**Required work**
**1.** Reproduce a passage from the Pasadena housing history article word for word, between "Pasadena’s wide streets" and "mixed income community.", inclusive.
**2.** Name every street that the Pasadena housing history article mentions. Do not include the freeway.
**3.** Extend the Pasadena housing history article, starting right after its final sentence.

**Provided text**
⁂

Pasadena’s Racialized History

23 Jun

A brief history of Pasadena’s racialized housing and mixed-income solutions  

by Jill Shook, Executive Director of Making Housing and Community Happen

             Pasadena’s wide streets with larger homes often parallel more narrow streets with smaller dwellings. Stately homes often have a small maid’s quarters within or a granny flat tucked in behind. Charming bungalow courts, first introduced in Pasadena in the turn of the 19th Century, can be seen throughout the city, and now across the US. Pasadena’s street layouts and lot configurations demonstrate a yesteryear of a mixed income community.

             The 1949 US Housing Act allowed for slum clearance but did not follow the 1937 Housing Act’s mandate for a one-for-one replacement of housing cleared.  Across our country areas, especially Black neighborhoods were declared “slums” and bull dozers began their work. The vulnerable had little recourse. This was also true in Pasadena. On Fair Oaks Ave. where Parson’s now sits just below the 2010 Freeway, was once a thriving African American community. To accommodate these changes, Scott United Methodist Church was to Orange Grove Blvd. where it stands today.  The Urban Renewal (sometimes all Nigro Removal) and Redevelopment (RD) programs have left long shadows of both the positive and negative consequences. The results of these national programs are still very evident in Pasadena and across the US. RD funding is what re-built a decaying Old Pasadena, but knowing that such development can cause displacement, this policy wisely required that 20% of all RD funds were to be allocated for building affordable housing. Pasadena’s state lobbyist somehow convinced Sacramento to pass a law that only applied to Pasadena so that the Old Pasadena RD Zone could use that 20% instead for Police and Fire pensions. This law was to sunset in 2014, but by that time, RD statewide had ended and hundreds of millions was forever lost to create affordable housing. Pensions were paid on the backs of the poor.

             The ’49 Act provided funding for new construction, but not for multi-family or rehabbing older units. It also did nothing to prevent redlining. So, the red pin drawn around NW Pasadena found families unable to obtain bank loans to improve their ailing housing stock. This Act also did nothing to prevent segregated neighborhoods. Racially restrictive covenants were allowed. On some of Pasadena’s older home deeds “This home will never be bought or sold to Blacks’ can still be seen crossed out. FHA loans would not provide mortgage insurance to Blacks; therefore, banks would not provide them loans. A Black trash collector who did very well by feeding edible trash to the pigs in his farm in Monrovia, started Family Thrift, so loans could be offered to Blacks.  This later became One United, on the SW corner of Lake and Washington, which has since consolidated with their LA bank on Crenshaw in LA.

⁂

**Provided material**
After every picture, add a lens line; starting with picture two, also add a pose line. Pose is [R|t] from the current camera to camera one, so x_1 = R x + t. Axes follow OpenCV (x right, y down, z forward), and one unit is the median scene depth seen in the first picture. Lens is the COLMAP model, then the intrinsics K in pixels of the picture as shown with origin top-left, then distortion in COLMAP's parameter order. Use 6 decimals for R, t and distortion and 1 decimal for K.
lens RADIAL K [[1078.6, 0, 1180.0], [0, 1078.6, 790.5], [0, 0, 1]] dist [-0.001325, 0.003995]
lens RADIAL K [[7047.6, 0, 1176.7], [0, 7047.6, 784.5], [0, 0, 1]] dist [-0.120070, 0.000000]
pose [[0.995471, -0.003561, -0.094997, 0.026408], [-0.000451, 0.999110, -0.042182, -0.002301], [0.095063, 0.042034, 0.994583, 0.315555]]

⁂

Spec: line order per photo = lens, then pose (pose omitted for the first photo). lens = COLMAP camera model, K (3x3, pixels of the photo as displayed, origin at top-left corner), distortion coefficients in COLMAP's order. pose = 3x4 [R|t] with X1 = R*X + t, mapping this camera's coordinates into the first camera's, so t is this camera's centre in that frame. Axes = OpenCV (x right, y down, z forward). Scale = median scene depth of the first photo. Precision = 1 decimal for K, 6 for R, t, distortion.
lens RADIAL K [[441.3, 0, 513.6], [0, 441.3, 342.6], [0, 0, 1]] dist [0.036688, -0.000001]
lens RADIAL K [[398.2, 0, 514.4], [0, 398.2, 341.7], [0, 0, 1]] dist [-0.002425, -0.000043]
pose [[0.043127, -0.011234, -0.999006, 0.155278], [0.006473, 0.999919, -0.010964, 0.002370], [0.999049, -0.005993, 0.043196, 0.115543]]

⁂

**Answer list**
**1.**
Pasadena’s wide streets with larger homes often parallel more narrow streets with smaller dwellings. Stately homes often have a small maid’s quarters within or a granny flat tucked in behind. Charming bungalow courts, first introduced in Pasadena in the turn of the 19th Century, can be seen throughout the city, and now across the US. Pasadena’s street layouts and lot configurations demonstrate a yesteryear of a mixed income community.

**2.** Fair Oaks Ave., Orange Grove Blvd., Lake, Washington, Crenshaw

**3.**
             The 1956 Federal Highway Act gave federally funded access to people of means to leave urban cores and build new homes in the suburbs—if the family was white, had transport and the required 10% down for the FHA loan. Therefore, white suburbs like La Canada sprung up across the US. The 210 Freeway was commissioned in the 1950s and was completed in stages up through the 1970s. This freeway sliced though the middle of a vibrant African American business district on N. Lincoln that has never fully recovered. Jaylene Mosley with the Flintridge Center has placed a significant role in investing in the divested corner of the Pasadena. The strong fabric of NW Pasadena, which was once a mixed income community was rapidly tearing apart. These people of color displaced from the Freeway construction, were offered $75,000 for their homes, but at that time, no homes were under $85,000, causing further displacement.

             Bus loads of Caucasian children rode past Muir High (with all Black students) on their way to La Canada (which was then part of PUSD). Therefore, in the 1970s Pasadena was federally mandated to desegregate. This caused havoc to the whole city and school district. Before long, a city known for many excellent private schools began to see even more spring up. Without a mixed-income student population and involved educated parents, what were once some of the best public schools in the nations, began to decline. (See Conspiracy of the Good, by Michael James)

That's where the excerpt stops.